I'm having a frustrating problem that I can't reproduce (I wish I could). I've generated dendrograms with three ecological datasets, using the same code but unique objects for each. Each leaf in the dendrograms is a survey plot, with species presence/abundance driving the clustering.
I cut the dendrogram into 3 groups, and color code each group. This works for fine for all three datasets when clustering using Euclidean distance, and for two of my datasets when using Bray-Curtis distance. However: the third dataset clusters two leaves when using Bray-Curtis, and forces the color code to recycle, creating k = 4 groups despite specifying k = 3.
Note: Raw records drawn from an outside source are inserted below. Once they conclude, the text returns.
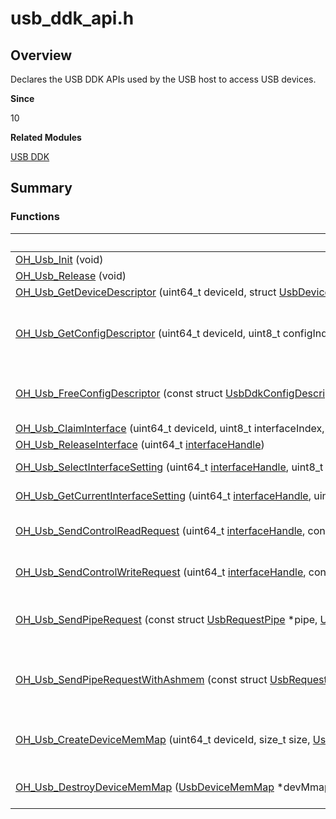 # usb_ddk_api.h


## Overview

Declares the USB DDK APIs used by the USB host to access USB devices.

**Since**

10

**Related Modules**

[USB DDK](_usb_ddk.md)


## Summary


### Functions

| Name| Description|
| -------- | -------- |
| [OH_Usb_Init](_usb_ddk.md#oh_usb_init)&nbsp;(void) | Initializes the DDK.|
| [OH_Usb_Release](_usb_ddk.md#oh_usb_release)&nbsp;(void) | Releases the USB DDK.|
| [OH_Usb_GetDeviceDescriptor](_usb_ddk.md#oh_usb_getdevicedescriptor)&nbsp;(uint64_t&nbsp;deviceId,&nbsp;struct&nbsp;[UsbDeviceDescriptor](_usb_device_descriptor.md)&nbsp;\*desc) | Obtains the device descriptor.|
| [OH_Usb_GetConfigDescriptor](_usb_ddk.md#oh_usb_getconfigdescriptor)&nbsp;(uint64_t&nbsp;deviceId,&nbsp;uint8_t&nbsp;configIndex,&nbsp;struct&nbsp;[UsbDdkConfigDescriptor](_usb_ddk_config_descriptor.md)&nbsp;\*\*const&nbsp;config) | Obtains the configuration descriptor. To avoid memory leakage, use [OH_Usb_FreeConfigDescriptor()](_usb_ddk.md#oh_usb_freeconfigdescriptor) to release a descriptor after use.|
| [OH_Usb_FreeConfigDescriptor](_usb_ddk.md#oh_usb_freeconfigdescriptor)&nbsp;(const&nbsp;struct&nbsp;[UsbDdkConfigDescriptor](_usb_ddk_config_descriptor.md)&nbsp;\*const&nbsp;config) | Releases the configuration descriptor. To avoid memory leakage, release a descriptor after use.|
| [OH_Usb_ClaimInterface](_usb_ddk.md#oh_usb_claiminterface)&nbsp;(uint64_t&nbsp;deviceId,&nbsp;uint8_t&nbsp;interfaceIndex,&nbsp;uint64_t&nbsp;\*[interfaceHandle](usb__ddk__types_8h.md#interfacehandle)) | Declares a USB interface.|
| [OH_Usb_ReleaseInterface](_usb_ddk.md#oh_usb_releaseinterface)&nbsp;(uint64_t&nbsp;[interfaceHandle](usb__ddk__types_8h.md#interfacehandle)) | Releases a USB interface.|
| [OH_Usb_SelectInterfaceSetting](_usb_ddk.md#oh_usb_selectinterfacesetting)&nbsp;(uint64_t&nbsp;[interfaceHandle](usb__ddk__types_8h.md#interfacehandle),&nbsp;uint8_t&nbsp;settingIndex) | Activates the alternate setting of a USB interface.|
| [OH_Usb_GetCurrentInterfaceSetting](_usb_ddk.md#oh_usb_getcurrentinterfacesetting)&nbsp;(uint64_t&nbsp;[interfaceHandle](usb__ddk__types_8h.md#interfacehandle),&nbsp;uint8_t&nbsp;\*settingIndex) | Obtains the activated alternate setting of a USB interface.|
| [OH_Usb_SendControlReadRequest](_usb_ddk.md#oh_usb_sendcontrolreadrequest)&nbsp;(uint64_t&nbsp;[interfaceHandle](usb__ddk__types_8h.md#interfacehandle),&nbsp;const&nbsp;struct&nbsp;[UsbControlRequestSetup](_usb_control_request_setup.md)&nbsp;\*setup,&nbsp;uint32_t&nbsp;[timeout](usb__ddk__types_8h.md#timeout),&nbsp;uint8_t&nbsp;\*data,&nbsp;uint32_t&nbsp;\*dataLen) | Sends a control read transfer request. This API works in a synchronous manner.|
| [OH_Usb_SendControlWriteRequest](_usb_ddk.md#oh_usb_sendcontrolwriterequest)&nbsp;(uint64_t&nbsp;[interfaceHandle](usb__ddk__types_8h.md#interfacehandle),&nbsp;const&nbsp;struct&nbsp;[UsbControlRequestSetup](_usb_control_request_setup.md)&nbsp;\*setup,&nbsp;uint32_t&nbsp;[timeout](usb__ddk__types_8h.md#timeout),&nbsp;const&nbsp;uint8_t&nbsp;\*data,&nbsp;uint32_t&nbsp;dataLen) | Sends a control write transfer request. This API works in a synchronous manner.|
| [OH_Usb_SendPipeRequest](_usb_ddk.md#oh_usb_sendpiperequest)&nbsp;(const&nbsp;struct&nbsp;[UsbRequestPipe](_usb_request_pipe.md)&nbsp;\*pipe,&nbsp;[UsbDeviceMemMap](_usb_device_mem_map.md)&nbsp;\*devMmap) | Sends a pipe request. This API works in a synchronous manner. It applies to interrupt transfer and bulk transfer.|
| [OH_Usb_SendPipeRequestWithAshmem](_usb_ddk.md#oh_usb_sendpiperequestwithashmem)&nbsp;(const&nbsp;struct&nbsp;[UsbRequestPipe](_usb_request_pipe.md)&nbsp;\*pipe,&nbsp;[DDK_Ashmem](_ddk_ashmem.md)&nbsp;\*ashmem) | Sends a pipe request for the shared memory. This API returns the result synchronously. It applies to interrupt transfer and bulk transfer.|
| [OH_Usb_CreateDeviceMemMap](_usb_ddk.md#oh_usb_createdevicememmap)&nbsp;(uint64_t&nbsp;deviceId,&nbsp;size_t&nbsp;size,&nbsp;[UsbDeviceMemMap](_usb_device_mem_map.md)&nbsp;\*\*devMmap) | Creates a buffer. To avoid memory leakage, use [OH_Usb_DestroyDeviceMemMap()](_usb_ddk.md#oh_usb_destroydevicememmap) to destroy a buffer after use.|
| [OH_Usb_DestroyDeviceMemMap](_usb_ddk.md#oh_usb_destroydevicememmap)&nbsp;([UsbDeviceMemMap](_usb_device_mem_map.md)&nbsp;\*devMmap) | Destroys a buffer. To avoid resource leakage, destroy a buffer in time after use.|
My question is: why would two leaves (plots) be forced into their own 'cluster,' and force the dendrogram to have 4 clusters when I've specified k = 3 groups?
I've pasted below an example of the code, and images of the "correct" and "wrong" dendrograms. Curious if anyone has any troubleshooting suggestions, since I can't offer code that reproduces this error. TIA.
I've tried:
- removing the custom color value (no effect, still get 4 clusters when k = 3).
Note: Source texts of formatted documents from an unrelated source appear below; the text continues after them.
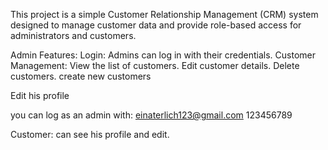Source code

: This project is a simple Customer Relationship Management (CRM) system designed to manage customer data and provide role-based access for administrators and customers.

Admin Features:
Login: Admins can log in with their credentials.
Customer Management:
View the list of customers.
Edit customer details.
Delete customers.
create new customers

Edit his profile

you can log as an admin with:
einaterlich123@gmail.com
123456789

Customer:
can see his profile and edit.



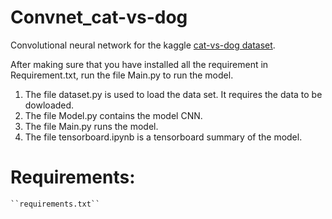 # Convnet_cat-vs-dog
Convolutional neural network for the kaggle [cat-vs-dog dataset](https://www.kaggle.com/c/dogs-vs-cats/data).

After making sure that you have installed all the requirement in Requirement.txt, run the file Main.py to run the model. 


1. The file dataset.py is used to load the data set. It requires the data to be dowloaded.
2. The file Model.py contains the model CNN.
3. The file Main.py runs the model. 
4. The file tensorboard.ipynb is a tensorboard summary of the model.
# Requirements:
    ``requirements.txt``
- adding a cutree argument to the 'dend' object, but this produces error 'Error in stats::cutree(tree, k = k, h = h, ...) : the 'height' component of 'tree' is not sorted (increasingly)'
Example code (same format with unique objects used for each dendrogram figure). Please access csv from https://drive.google.com/file/d/12eXIXVuHTu4BLGxcGu18bqhT85ZOHkNW/view?usp=sharing. See file clusterdata.csv for the troublesome dataset. Colnames are species; rows are plot ID; values are cover class bins (0 = absent, 1 = < 25%, 2 = 25-50%, etc.)
#library(dendextend)
d <- read.csv("clusterdata.csv")
dend <- d %>%
vegdist(method = "bray") %>%
hclust(method = "ward.D") %>%
# cutree(h = 3) %>%
as.dendrogram()
mycol <- c("#009E73", "#0072B2", "#E69F00")
dend.plot <- as.dendrogram(dend) %>%
set("branches_lwd", 2) %>% # Branches line width
set("branches_k_color", mycol, k = 3) %>% # Color branches by groups
set("labels_cex", 0.5) # Change label size
plot(dend.plot, ylab = "Bray-Curtis Distance", main = "why would clusters be different?")